### Exercise data

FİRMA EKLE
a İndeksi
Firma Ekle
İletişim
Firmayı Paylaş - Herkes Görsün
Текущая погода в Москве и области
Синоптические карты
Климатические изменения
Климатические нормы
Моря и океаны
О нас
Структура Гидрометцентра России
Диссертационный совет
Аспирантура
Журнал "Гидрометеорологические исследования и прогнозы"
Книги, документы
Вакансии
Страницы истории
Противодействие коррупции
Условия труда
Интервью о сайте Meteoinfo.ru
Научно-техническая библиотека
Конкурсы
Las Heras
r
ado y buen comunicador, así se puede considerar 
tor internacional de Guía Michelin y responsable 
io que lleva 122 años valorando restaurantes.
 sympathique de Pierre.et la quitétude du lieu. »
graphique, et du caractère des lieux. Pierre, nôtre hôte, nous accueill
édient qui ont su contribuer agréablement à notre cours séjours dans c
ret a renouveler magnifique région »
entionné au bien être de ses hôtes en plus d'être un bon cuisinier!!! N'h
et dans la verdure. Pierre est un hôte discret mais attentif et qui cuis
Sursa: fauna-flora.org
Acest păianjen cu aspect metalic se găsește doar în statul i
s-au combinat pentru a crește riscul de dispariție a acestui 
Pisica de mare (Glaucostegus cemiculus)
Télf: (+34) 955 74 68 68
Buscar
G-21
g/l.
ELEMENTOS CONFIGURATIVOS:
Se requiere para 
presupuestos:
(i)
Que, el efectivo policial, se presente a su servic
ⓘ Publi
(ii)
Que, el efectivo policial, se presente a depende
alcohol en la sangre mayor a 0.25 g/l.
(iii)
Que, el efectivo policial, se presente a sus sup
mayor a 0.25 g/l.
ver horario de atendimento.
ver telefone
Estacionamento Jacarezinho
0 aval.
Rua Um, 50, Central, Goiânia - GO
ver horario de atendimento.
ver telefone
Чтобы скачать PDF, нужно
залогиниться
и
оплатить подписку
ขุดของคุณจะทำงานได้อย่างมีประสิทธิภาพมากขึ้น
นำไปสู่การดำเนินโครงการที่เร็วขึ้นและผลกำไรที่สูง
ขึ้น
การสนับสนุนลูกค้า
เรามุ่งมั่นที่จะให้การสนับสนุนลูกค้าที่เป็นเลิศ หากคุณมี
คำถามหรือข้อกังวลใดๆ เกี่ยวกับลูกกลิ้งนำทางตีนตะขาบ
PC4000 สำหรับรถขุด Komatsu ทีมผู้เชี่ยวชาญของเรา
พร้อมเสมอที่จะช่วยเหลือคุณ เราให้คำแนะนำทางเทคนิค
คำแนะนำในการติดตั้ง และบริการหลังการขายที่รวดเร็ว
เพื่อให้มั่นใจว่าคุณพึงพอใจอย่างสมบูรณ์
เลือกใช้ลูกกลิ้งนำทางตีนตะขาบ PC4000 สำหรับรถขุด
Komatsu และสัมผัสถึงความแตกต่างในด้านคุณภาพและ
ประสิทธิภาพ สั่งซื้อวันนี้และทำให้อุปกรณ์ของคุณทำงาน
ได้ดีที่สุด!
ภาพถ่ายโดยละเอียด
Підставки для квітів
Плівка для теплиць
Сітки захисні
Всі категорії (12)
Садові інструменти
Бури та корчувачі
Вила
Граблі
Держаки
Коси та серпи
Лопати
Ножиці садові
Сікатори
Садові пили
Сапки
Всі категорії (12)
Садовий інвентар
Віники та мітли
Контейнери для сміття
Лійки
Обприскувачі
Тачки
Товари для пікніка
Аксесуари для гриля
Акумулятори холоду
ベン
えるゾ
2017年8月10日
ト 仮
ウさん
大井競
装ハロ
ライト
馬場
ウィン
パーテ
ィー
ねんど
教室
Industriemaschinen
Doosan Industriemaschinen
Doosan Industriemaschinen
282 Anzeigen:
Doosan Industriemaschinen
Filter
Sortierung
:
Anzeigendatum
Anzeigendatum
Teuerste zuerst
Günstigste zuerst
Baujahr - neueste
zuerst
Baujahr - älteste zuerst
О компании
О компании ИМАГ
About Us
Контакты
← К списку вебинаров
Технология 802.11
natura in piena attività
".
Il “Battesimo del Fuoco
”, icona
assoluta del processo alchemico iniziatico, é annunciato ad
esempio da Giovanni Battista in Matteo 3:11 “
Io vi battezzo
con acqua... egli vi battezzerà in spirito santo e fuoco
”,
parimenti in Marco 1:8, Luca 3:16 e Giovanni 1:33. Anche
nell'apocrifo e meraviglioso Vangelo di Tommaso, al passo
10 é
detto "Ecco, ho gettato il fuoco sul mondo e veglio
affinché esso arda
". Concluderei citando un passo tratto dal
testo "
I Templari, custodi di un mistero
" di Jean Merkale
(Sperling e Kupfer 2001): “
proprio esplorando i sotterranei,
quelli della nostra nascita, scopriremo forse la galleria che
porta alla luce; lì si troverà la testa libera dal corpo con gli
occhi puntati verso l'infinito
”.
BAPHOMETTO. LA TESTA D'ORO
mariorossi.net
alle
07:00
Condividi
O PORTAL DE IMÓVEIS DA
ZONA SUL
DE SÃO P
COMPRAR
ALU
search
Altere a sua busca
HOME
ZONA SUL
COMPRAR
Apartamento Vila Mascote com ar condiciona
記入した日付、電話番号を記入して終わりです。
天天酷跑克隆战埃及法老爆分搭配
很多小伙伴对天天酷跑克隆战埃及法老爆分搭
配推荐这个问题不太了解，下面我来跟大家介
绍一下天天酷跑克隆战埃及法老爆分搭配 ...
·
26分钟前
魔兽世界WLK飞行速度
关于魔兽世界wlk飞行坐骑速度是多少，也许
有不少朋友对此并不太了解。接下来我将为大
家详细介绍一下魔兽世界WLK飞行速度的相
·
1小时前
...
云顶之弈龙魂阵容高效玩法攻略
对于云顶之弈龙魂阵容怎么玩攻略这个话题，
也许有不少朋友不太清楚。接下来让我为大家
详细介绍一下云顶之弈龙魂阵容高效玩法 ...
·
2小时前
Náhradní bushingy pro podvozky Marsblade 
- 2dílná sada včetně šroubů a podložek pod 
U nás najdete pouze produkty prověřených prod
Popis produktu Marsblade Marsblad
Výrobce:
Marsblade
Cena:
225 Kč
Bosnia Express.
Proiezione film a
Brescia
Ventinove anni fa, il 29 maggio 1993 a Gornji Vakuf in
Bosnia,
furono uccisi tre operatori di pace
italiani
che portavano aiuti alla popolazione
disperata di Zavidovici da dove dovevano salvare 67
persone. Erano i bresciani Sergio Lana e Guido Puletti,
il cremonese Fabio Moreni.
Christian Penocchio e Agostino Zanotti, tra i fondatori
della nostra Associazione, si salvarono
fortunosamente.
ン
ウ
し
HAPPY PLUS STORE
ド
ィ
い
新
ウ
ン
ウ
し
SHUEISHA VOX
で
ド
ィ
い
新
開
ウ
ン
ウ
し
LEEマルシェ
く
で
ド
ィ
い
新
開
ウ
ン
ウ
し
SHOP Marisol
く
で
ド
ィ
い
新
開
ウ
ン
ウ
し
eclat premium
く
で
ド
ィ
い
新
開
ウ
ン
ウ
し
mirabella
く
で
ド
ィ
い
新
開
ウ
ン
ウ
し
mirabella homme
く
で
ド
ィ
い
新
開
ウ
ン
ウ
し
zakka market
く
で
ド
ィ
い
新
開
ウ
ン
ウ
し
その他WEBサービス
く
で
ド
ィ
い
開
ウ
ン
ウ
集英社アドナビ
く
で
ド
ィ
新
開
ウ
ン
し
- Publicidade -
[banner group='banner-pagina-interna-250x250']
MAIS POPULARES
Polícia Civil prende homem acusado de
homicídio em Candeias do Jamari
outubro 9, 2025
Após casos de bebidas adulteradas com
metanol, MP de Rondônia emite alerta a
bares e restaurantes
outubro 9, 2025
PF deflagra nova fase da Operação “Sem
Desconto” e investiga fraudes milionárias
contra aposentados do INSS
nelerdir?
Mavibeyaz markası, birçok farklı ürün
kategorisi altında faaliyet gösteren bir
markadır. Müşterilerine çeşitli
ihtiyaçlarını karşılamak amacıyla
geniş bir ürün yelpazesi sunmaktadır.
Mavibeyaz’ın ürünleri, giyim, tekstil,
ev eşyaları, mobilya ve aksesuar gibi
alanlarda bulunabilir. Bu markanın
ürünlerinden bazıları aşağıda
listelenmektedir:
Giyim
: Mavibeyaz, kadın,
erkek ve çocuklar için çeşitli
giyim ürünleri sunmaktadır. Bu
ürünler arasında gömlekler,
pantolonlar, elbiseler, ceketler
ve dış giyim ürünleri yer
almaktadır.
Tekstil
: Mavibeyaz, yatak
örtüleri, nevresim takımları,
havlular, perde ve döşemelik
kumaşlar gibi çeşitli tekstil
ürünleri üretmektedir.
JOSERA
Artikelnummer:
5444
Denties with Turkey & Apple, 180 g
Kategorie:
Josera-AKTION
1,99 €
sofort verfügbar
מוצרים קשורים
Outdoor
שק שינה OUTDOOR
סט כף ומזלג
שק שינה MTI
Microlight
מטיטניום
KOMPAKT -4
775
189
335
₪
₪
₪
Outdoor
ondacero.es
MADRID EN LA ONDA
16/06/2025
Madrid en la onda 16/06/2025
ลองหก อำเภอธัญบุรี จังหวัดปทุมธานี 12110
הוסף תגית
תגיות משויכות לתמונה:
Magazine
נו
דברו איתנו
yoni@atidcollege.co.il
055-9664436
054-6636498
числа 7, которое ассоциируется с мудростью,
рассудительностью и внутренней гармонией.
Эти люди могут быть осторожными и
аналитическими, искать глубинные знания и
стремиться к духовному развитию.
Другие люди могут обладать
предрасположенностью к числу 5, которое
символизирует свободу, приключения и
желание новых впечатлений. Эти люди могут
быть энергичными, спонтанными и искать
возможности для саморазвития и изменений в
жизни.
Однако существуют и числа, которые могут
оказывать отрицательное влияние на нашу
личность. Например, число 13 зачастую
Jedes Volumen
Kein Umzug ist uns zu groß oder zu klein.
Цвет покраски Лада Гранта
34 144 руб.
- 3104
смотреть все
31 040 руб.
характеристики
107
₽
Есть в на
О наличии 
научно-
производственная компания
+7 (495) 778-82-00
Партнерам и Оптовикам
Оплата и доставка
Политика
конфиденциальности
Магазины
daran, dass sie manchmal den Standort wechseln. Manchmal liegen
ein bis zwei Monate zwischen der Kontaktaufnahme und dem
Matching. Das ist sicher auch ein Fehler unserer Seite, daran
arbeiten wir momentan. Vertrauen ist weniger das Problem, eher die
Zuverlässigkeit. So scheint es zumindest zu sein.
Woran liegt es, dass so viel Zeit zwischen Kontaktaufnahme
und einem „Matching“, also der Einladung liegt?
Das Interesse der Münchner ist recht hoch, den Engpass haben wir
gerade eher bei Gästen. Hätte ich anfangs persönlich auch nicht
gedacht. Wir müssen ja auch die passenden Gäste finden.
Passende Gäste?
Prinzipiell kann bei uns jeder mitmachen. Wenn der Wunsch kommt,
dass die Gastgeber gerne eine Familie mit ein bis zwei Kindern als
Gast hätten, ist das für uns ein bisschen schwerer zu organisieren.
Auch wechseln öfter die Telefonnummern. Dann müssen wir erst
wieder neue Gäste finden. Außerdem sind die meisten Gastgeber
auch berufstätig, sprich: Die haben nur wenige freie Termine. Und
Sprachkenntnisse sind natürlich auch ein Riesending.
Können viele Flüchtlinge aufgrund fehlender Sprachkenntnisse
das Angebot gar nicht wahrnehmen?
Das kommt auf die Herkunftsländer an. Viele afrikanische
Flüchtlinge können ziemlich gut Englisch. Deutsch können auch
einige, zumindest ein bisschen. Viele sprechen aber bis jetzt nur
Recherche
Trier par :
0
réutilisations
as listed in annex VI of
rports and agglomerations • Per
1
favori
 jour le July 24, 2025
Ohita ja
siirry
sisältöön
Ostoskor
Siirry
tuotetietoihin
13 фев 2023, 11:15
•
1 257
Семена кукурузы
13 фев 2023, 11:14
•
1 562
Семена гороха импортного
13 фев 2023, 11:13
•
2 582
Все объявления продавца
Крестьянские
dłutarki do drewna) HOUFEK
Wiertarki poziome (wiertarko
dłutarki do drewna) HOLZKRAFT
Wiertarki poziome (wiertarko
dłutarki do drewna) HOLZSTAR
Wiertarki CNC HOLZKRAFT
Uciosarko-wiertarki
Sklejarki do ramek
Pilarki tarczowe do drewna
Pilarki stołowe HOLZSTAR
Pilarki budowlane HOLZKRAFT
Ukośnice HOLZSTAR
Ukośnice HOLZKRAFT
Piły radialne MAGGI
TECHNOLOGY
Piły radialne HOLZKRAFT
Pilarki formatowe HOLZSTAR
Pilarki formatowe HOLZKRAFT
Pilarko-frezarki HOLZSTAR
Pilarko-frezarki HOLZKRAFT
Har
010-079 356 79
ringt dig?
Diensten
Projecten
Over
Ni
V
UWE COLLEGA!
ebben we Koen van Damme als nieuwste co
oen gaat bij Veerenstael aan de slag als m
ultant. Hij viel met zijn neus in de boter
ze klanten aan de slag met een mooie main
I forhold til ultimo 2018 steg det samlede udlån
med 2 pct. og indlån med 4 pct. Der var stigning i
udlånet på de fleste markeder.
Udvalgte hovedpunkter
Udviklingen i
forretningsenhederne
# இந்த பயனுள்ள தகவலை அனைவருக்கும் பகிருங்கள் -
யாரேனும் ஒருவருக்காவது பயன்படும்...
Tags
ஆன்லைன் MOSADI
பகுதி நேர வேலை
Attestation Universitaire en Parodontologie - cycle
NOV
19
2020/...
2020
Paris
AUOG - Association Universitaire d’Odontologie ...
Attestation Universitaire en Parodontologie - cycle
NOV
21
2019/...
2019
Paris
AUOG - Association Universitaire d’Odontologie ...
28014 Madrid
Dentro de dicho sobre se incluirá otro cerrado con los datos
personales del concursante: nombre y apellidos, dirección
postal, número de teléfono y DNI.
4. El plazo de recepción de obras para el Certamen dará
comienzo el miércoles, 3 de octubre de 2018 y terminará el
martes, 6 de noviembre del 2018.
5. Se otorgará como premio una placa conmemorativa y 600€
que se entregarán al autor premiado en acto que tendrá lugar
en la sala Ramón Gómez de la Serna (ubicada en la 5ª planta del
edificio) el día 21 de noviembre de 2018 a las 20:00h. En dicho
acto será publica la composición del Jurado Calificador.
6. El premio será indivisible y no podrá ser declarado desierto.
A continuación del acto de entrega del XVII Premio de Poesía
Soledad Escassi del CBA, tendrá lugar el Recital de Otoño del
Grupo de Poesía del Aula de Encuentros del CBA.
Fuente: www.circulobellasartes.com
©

######

▶ Exercise details: Reproduce exactly, and only, the lines from the start of the entries through the one that contains "Que, el efectivo policial, se presente a depende".

▶ Task response:
FİRMA EKLE
a İndeksi
Firma Ekle
İletişim
Firmayı Paylaş - Herkes Görsün
Текущая погода в Москве и области
Синоптические карты
Климатические изменения
Климатические нормы
Моря и океаны
О нас
Структура Гидрометцентра России
Диссертационный совет
Аспирантура
Журнал "Гидрометеорологические исследования и прогнозы"
Книги, документы
Вакансии
Страницы истории
Противодействие коррупции
Условия труда
Интервью о сайте Meteoinfo.ru
Научно-техническая библиотека
Конкурсы
Las Heras
r
ado y buen comunicador, así se puede considerar 
tor internacional de Guía Michelin y responsable 
io que lleva 122 años valorando restaurantes.
 sympathique de Pierre.et la quitétude du lieu. »
graphique, et du caractère des lieux. Pierre, nôtre hôte, nous accueill
édient qui ont su contribuer agréablement à notre cours séjours dans c
ret a renouveler magnifique région »
entionné au bien être de ses hôtes en plus d'être un bon cuisinier!!! N'h
et dans la verdure. Pierre est un hôte discret mais attentif et qui cuis
Sursa: fauna-flora.org
Acest păianjen cu aspect metalic se găsește doar în statul i
s-au combinat pentru a crește riscul de dispariție a acestui 
Pisica de mare (Glaucostegus cemiculus)
Télf: (+34) 955 74 68 68
Buscar
G-21
g/l.
ELEMENTOS CONFIGURATIVOS:
Se requiere para 
presupuestos:
(i)
Que, el efectivo policial, se presente a su servic
ⓘ Publi
(ii)
Que, el efectivo policial, se presente a depende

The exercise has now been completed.